RHYS
Hey.
SADIE
Is this the equivalent of a Koteskiy ‘You up?’ text?
RHYS
Do you want it to be?
Panicking, I send another text right after.
Just laying in bed and listening to music.
Instead of a text back, I get a picture of her that has me shooting upright in bed, dropping my phone through suddenly slippery hands before pulling it up to my face as if I’ll miss it if I close my eyes for even a second.
She’s lying down, her hair in a mess of waves played around a mess of blue sheets and a white comforter. Not smiling, really, but her lips tick up lightly in one corner of their slightly pursed position. Her eyes are sharp, the dark gray piercing even through a screen, skin slightly flushed and the worn wire of her old headphones—which she must’ve stolen back—dangling across her sharp collarbones.
My eyes trail her bare shoulders, one of the straps of her tank top slinking half off, giving way to a multitude of freckles scattered like stars across her skin.
I wonder how long would be too long not to respond, if I have time for a shower while imagining my fingers touching every single freckle I can find in a very thorough search.
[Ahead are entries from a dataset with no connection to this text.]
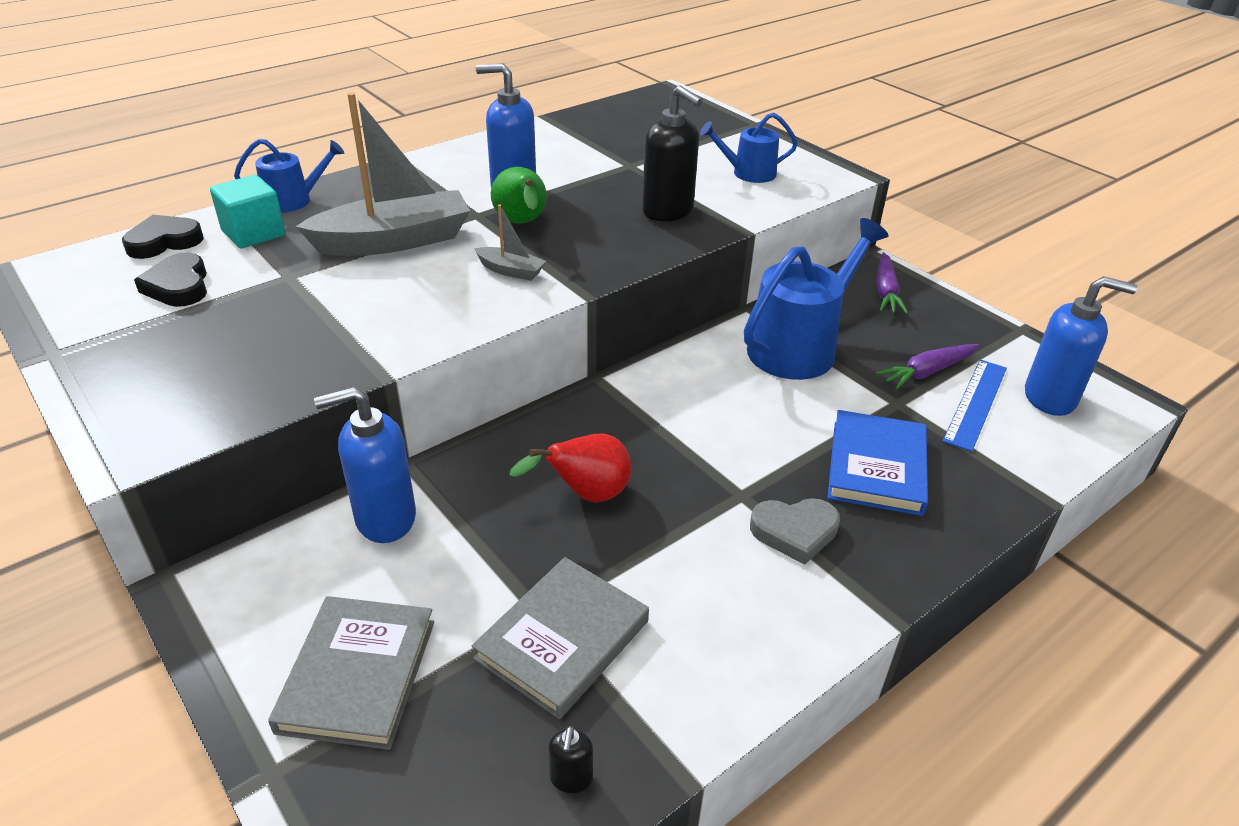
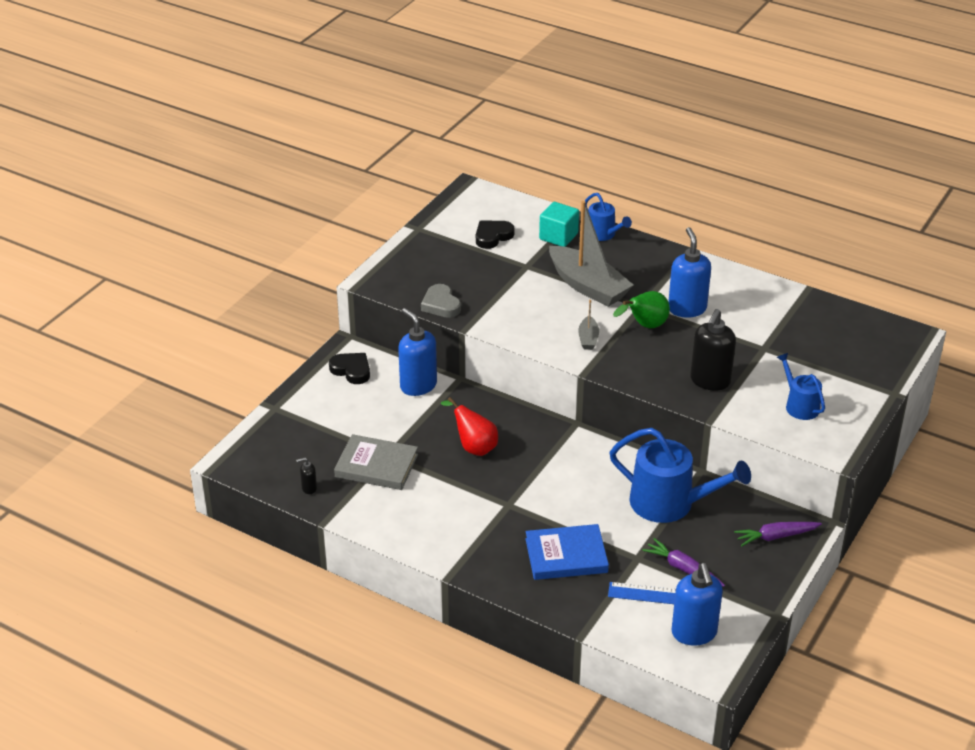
camera: 70 degrees right, 0 degrees up
(164, 242) = (528, 213): black heart -> black heart (351, 370)
(358, 675) = (328, 412): grey book -> none
(794, 532) = (491, 530): grey heart -> grey heart (441, 305)

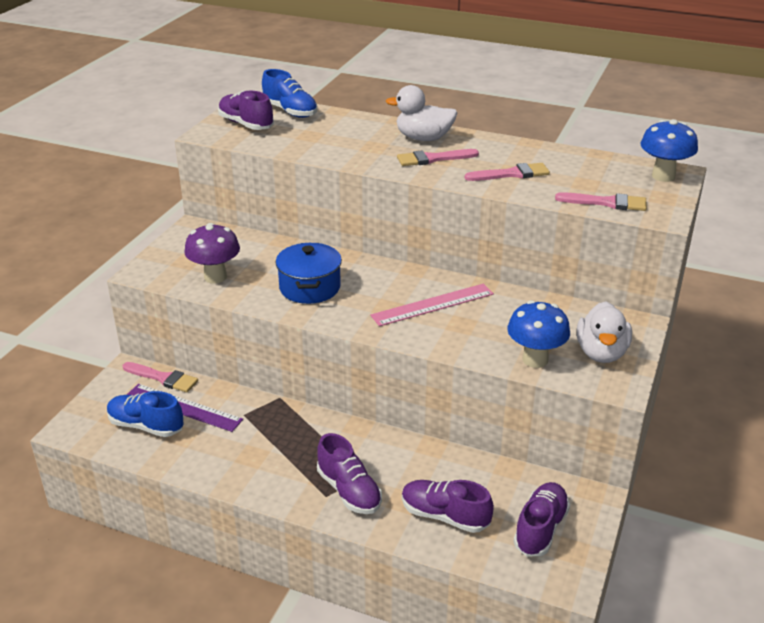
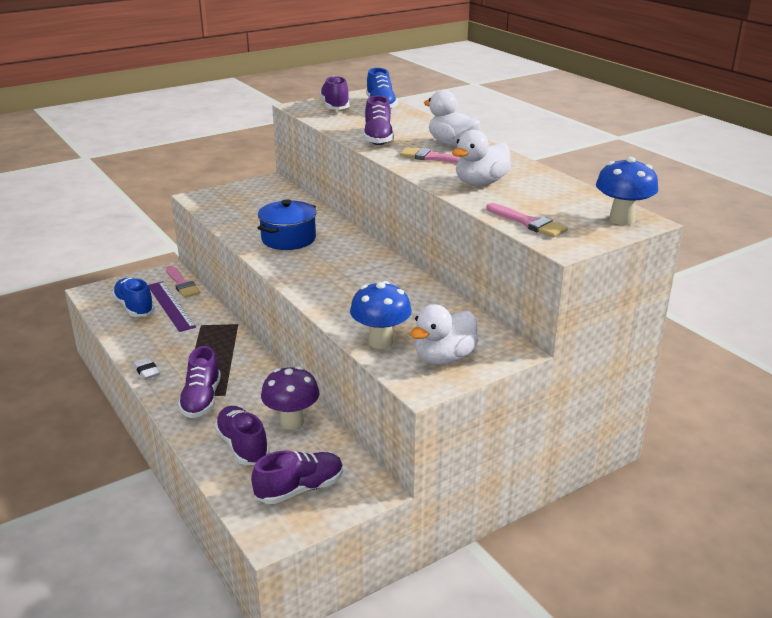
camera: 35 degrees right, 5 degrees down
(215, 277) = (237, 213): purple mushroom -> purple mushroom (292, 422)
(255, 488) = (146, 371): none -> white eraser
(349, 151) = (378, 138): none -> purple shoe
(432, 304) = (359, 278): pink ruler -> none
(511, 174) = (480, 183): pink brush -> white duck

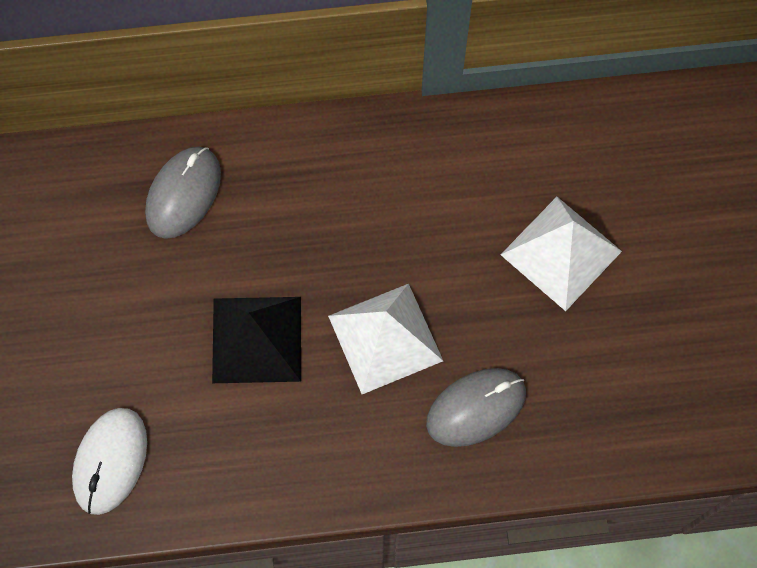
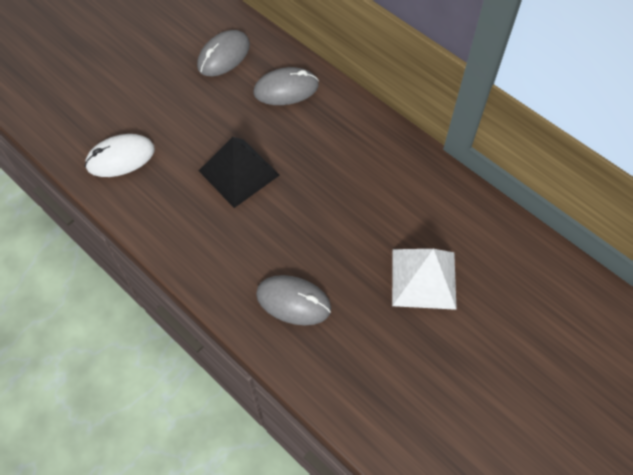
camera: 50 degrees right, 10 degrees down
(62, 225) = (223, 56): none -> grey mouse
(385, 338) = (293, 229): white pyramid -> none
Shaking my head, I spot the text beneath the photo—after I save it to my phone and stare at it for an embarrassing length of time.
SADIE
Funny, I’m doing the same thing.
I feel ridiculous for a moment while retyping my texts four times, knowing full well she can see the little dots appearing and disappearing repeatedly.
RHYS
Too bad I don’t look as good as you doing that.
SADIE
Yeah, then Freddy might try to sleep with you.
A laugh threatens to burst, pulling at my lips, even just this, just her written words are enough to chase a little of the anxiety sitting in this too empty room away.
SADIE
I’m as exhausted as I look tho, so I’m probably gonna crash soon and ghost you.
It takes me another too-long moment to decide what to say, finally settling on:
RHYS
You don’t look exhausted.
I wait, sitting my phone away from me for minutes, then uselessly bringing it up to my face and back face down on the bed, as if it will prevent me from checking again and again. But, her lack of response must mean she’s sleeping now.
Standing, I leave the phone in my bedroom and head into the large, dark bathroom that’s been spotlessly cleaned this summer by Bennett to the point it looks as if no one has ever lived here. I strip and close the door behind me before turning the shower all the way hot.
For a moment, I look in the mirror as I run my hand along the light scar over my eyebrow, a smaller one beneath my eye that’s nearly invisible unless touched; both from visor injuries during the hit, both of which I don’t remember receiving.
My body is healed, fully, every bit of it pressed back together. My mind is the thing that’s broken, permanently.